A progressive tutorial. Start at the top, stop when you have what you need. Each section is ~5 minutes; each builds on the previous one.
Already have a specific goal? Jump to QUICKSTART for the 5-minute path for CV / training / edge deployment.
A pure-Rust computer-vision and ML framework. Single workspace, 16 crates, zero Python or C++ runtime dependencies. Compiles to one statically-linked binary that runs the same way on a Mac dev box, a Linux server, and a Rockchip drone board.

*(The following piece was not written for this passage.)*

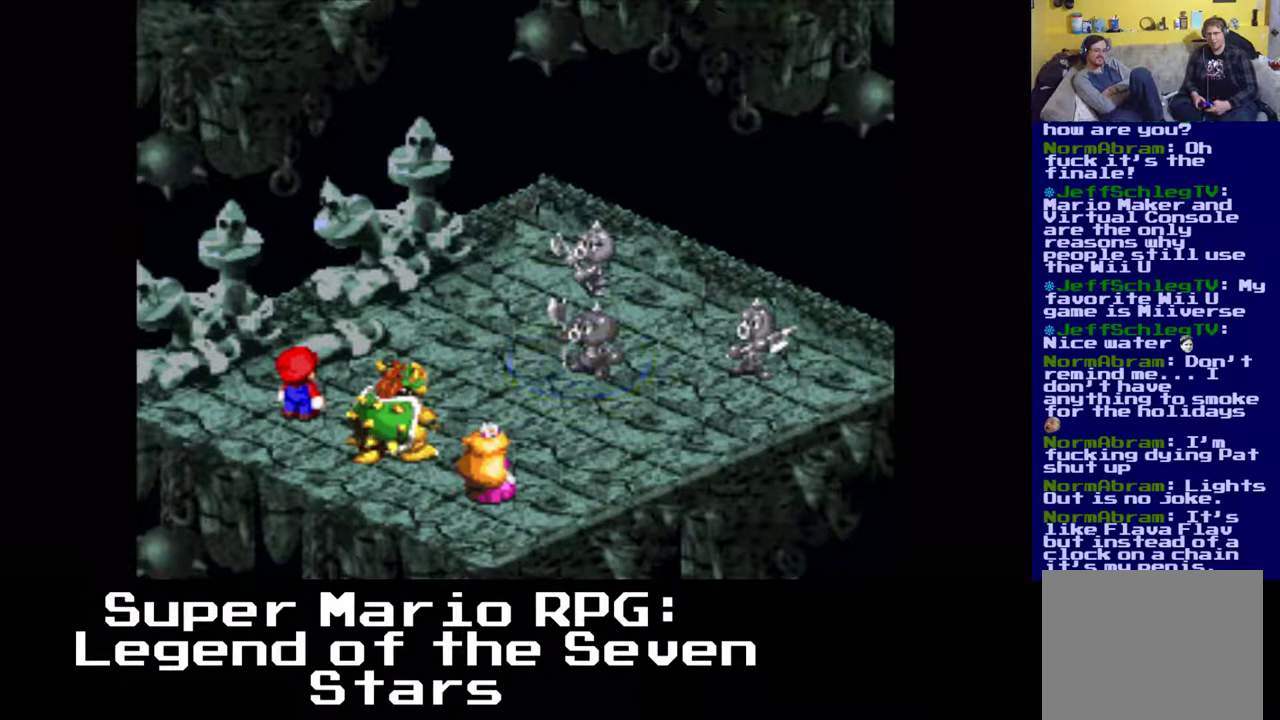
{"buttons": [], "left_stick": "center", "events": []}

Three things it's optimised for:
- Inference deployment — train a model wherever (PyTorch, your own data, etc.), export to ONNX, run with yscv. Faster than onnxruntime on CPU + Apple GPU. Auto-compiles to RKNN for Rockchip NPUs at startup.
- Edge / real-time pipelines — TOML-driven multi-accelerator dispatch, NPU-hang auto-recovery, SCHED_FIFO + CPU affinity + DVFS governor wired through one config file.
- CV ergonomics — 160 image-processing ops, full YOLOv8/v11 pipeline (preprocess + run + NMS + decode), DeepSORT / ByteTrack tracker, video codec stack faster than ffmpeg.
It's not trying to replace PyTorch for foundation-model training. It's the deployment + edge inference layer for models you already have.
You need Rust 1.94 or newer.
cargo new my-yscv-project && cd my-yscv-projectAdd to Cargo.toml:
[dependencies]
yscv = "0.1.7"
[profile.release]
lto = "thin"
codegen-units = 1Optional system deps (skip until you need them):
- OpenBLAS for faster matmul on Linux/Windows. macOS uses
Accelerate automatically.
apt install libopenblas-dev # Debian/Ubuntu brew install openblas # macOS (rarely needed; Accelerate already there)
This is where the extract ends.